Nonetheless, the hour and 45-minute catamaran voyage is scheduled to sail from Fethiye to Rhodes every Friday and Sunday departing at 8:30 a.m. for Rhodes and then leaving to Fethiye at 5:30 p.m. The cost for the voyage is 50 euros ($56) for a return trip on the same day, 60 euros for a return trip on different days and 45 euros for a one-way ticket. The travel agency arranging the trips from Fethiye is Tilos Travel and they will also be servicing the route from Kuşadası to Samos starting towards the end of March. While the Fethiye to Rhodes trip is admittedly one of the longest, at nearly two-hours duration each way, the ferry ride from Kuşadası to Samos is much more digestible at just 40 minutes.
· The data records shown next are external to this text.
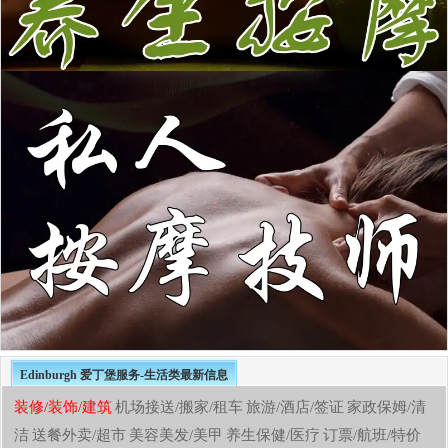
Edinburgh 爱丁堡服务-生活类最新信息
装修/装饰/建筑
机场接送/搬家/租车
旅游/酒店/签证
家政保姆/清
洁
送餐外卖/超市
美容美发/美甲
养生保健/医疗
订票/航班/特价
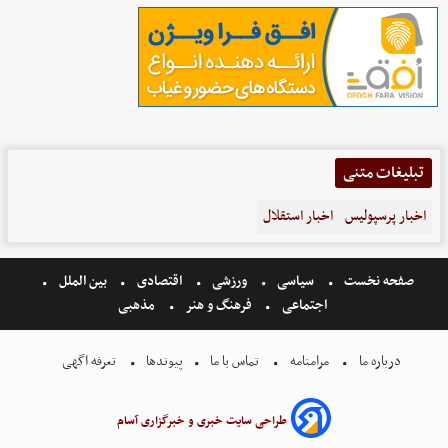
تبلیغات متنی
اخبار پرسپولیس
اخبار استقلال
صفحه نخست
سیاسی
ورزشی
اقتصادی
بین الملل
اجتماعی
فرهنگ و هنر
مذهبی
درباره ما
مرامنامه
تماس با ما
پیوندها
تعرفه اگهی
طراحی سایت خبری و خبرگزاری آسام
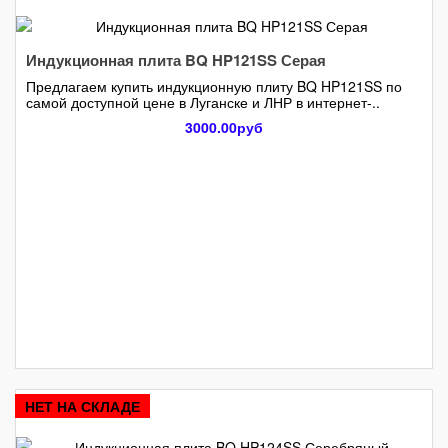
Индукционная плита BQ HP121SS Серая
Предлагаем купить индукционную плиту BQ HP121SS по
самой доступной цене в Луганске и ЛНР в интернет-..
3000.00руб
НЕТ НА СКЛАДЕ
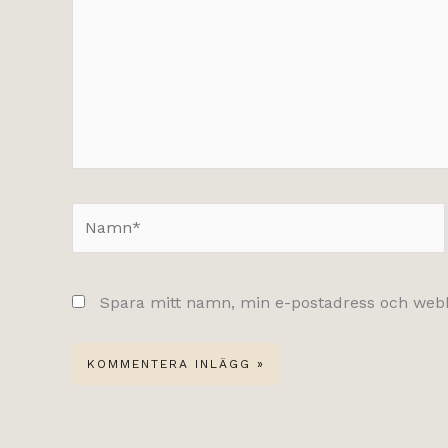
Namn*
Spara mitt namn, min e-postadress och webbp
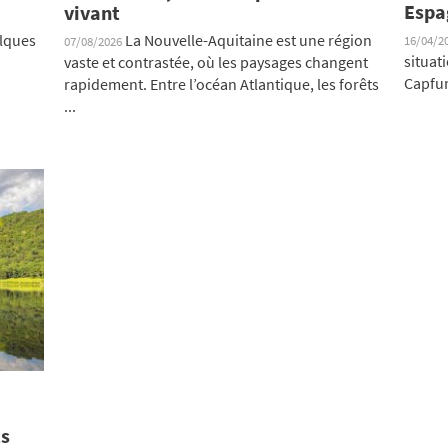
Espa
vivant
elques
La Nouvelle-Aquitaine est une région
16/04/2
07/08/2026
situat
vaste et contrastée, où les paysages changent
Capfun
rapidement. Entre l’océan Atlantique, les forêts
...
ts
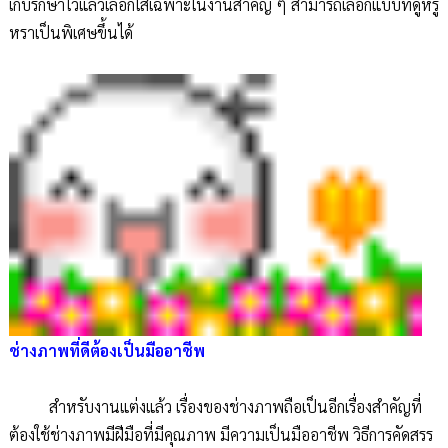
เก็บรักษาไว้แล้วเลือกใส่เฉพาะในงานสำคัญ ๆ สามารถเลือกแบบที่ดูหรู
หราเป็นพิเศษขึ้นได้
ช่างภาพที่ดีต้องเป็นมืออาชีพ
สำหรับงานแต่งแล้ว เรื่องของช่างภาพถือเป็นอีกเรื่องสำคัญที่
ต้องใช้ช่างภาพมีฝีมือที่มีคุณภาพ มีความเป็นมืออาชีพ วิธีการคัดสรร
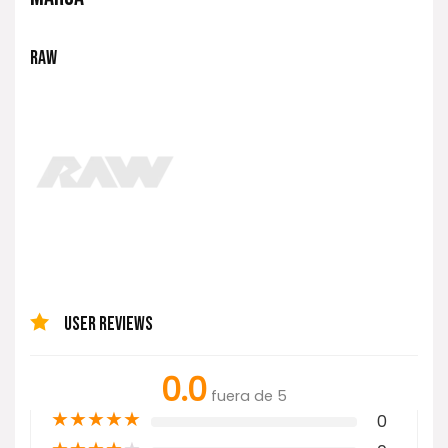
RAW
USER REVIEWS
0.0
fuera de 5
★
★
★
★
★
0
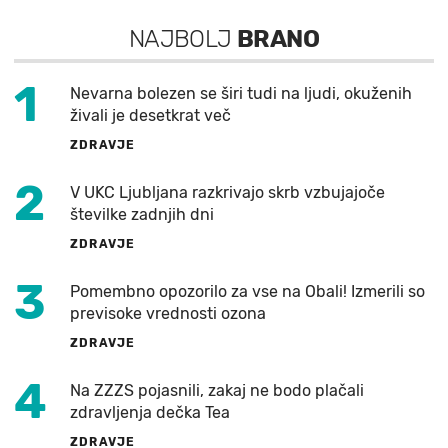
NAJBOLJ
BRANO
1
Nevarna bolezen se širi tudi na ljudi, okuženih
živali je desetkrat več
ZDRAVJE
2
V UKC Ljubljana razkrivajo skrb vzbujajoče
številke zadnjih dni
ZDRAVJE
3
Pomembno opozorilo za vse na Obali! Izmerili so
previsoke vrednosti ozona
ZDRAVJE
4
Na ZZZS pojasnili, zakaj ne bodo plačali
zdravljenja dečka Tea
ZDRAVJE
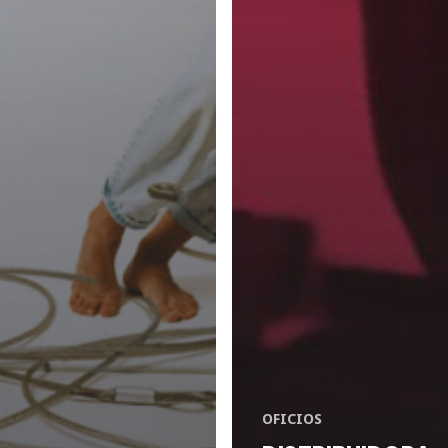
OFICIOS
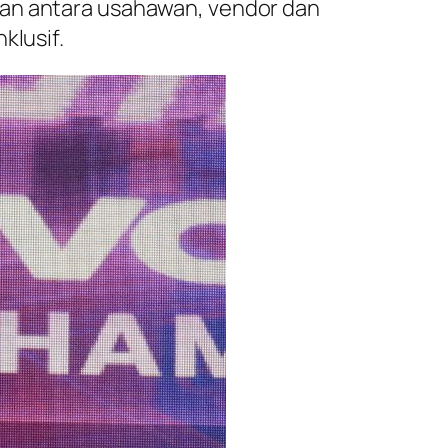
gan antara usahawan, vendor dan
klusif.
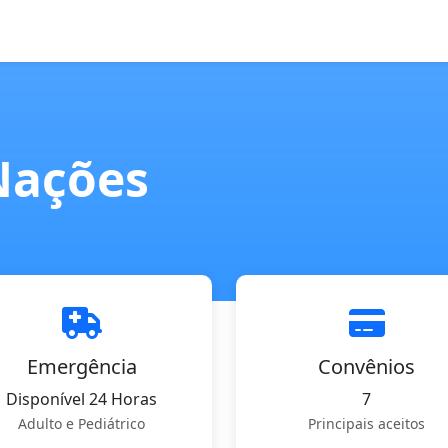
Nações
Emergência
Convênios
Disponível 24 Horas
7
Adulto e Pediátrico
Principais aceitos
At the moment the Fethiye to Rhodes trip is the only route currently operating. However, come the end of March and into April, many more additional services are scheduled to operate between Turkey and the Greek isles. That said, Rhodes is the largest of the Dodecanese islands and is well worth spending a few days exploring.

Çeşme to Chios

On March 1, the route from Çeşme to the North Aegean island of Chios will resume with vehicle-transporting ferries taking off at 2 p.m. from Çeşme with a return service leaving Chios at 5 p.m. The route takes just half an hour and will be offered on Tuesdays and Thursdays. On the weekends, there will be even more services with a ferry departing Çeşme on Fridays, starting March 5, at 7:30 p.m., and at 10 a.m. and 5 p.m. on Saturdays.

Ayvalık to Lesbos

One of my personal favorite islands to visit from Turkey has to be the North Aegean island of Lesbos, which will be reachable via car-transporting ferries from Ayvalik. The ferry lands in Mytilene, and the wonderful island offers many regions and beaches steeped in history and natural beauty to explore. It may just be worth your while to pay a visit, especially as ferry services are planned to be resumed within the next two weeks. Serviced by Turyol, the trip takes an hour-and-a-half but is well worth it, so check out their website for the soon-to-be-determined schedule of ferries between Ayvalık and Lesbos.

Bodrum to Kos

In April, services between Bodrum and the neighboring Dodecanese island of Kos will resume, although the days and timing of the routes have yet to be determined. Speaking with Bodrum Feribot, I was told that it is likely the 20-minute voyage will be serviced by catamaran rather than by ferryboat for the time being. While the ferry boat ride from Bodrum to Kos takes approximately 45 minutes, it does allow for the option of boarding with a car.

Things to consider…

While in the past there have been periods in which Turks were allowed to visit the Greek islands on day trips, at the moment a Schengen Visa is required for Turks to set foot on Greek soil. There are also pandemic precautions in place, so it is important to be aware of the requirements before boarding, which at the present include submitting a COVID PDF form and a vaccination certificate. The travel agency you purchase a ticket from can assist in both obtaining visas and providing updates on the latest pandemic measures in regard to maritime travel. It is forbidden to bring dairy or meat products into Turkey and such items may be confiscated at customs. Each passenger is allowed to bring in one bottle of hard alcohol and one bottle with lower alcohol content such as wine. Products such as these can also be purchased from duty-free shops, which are open on the Greek port side.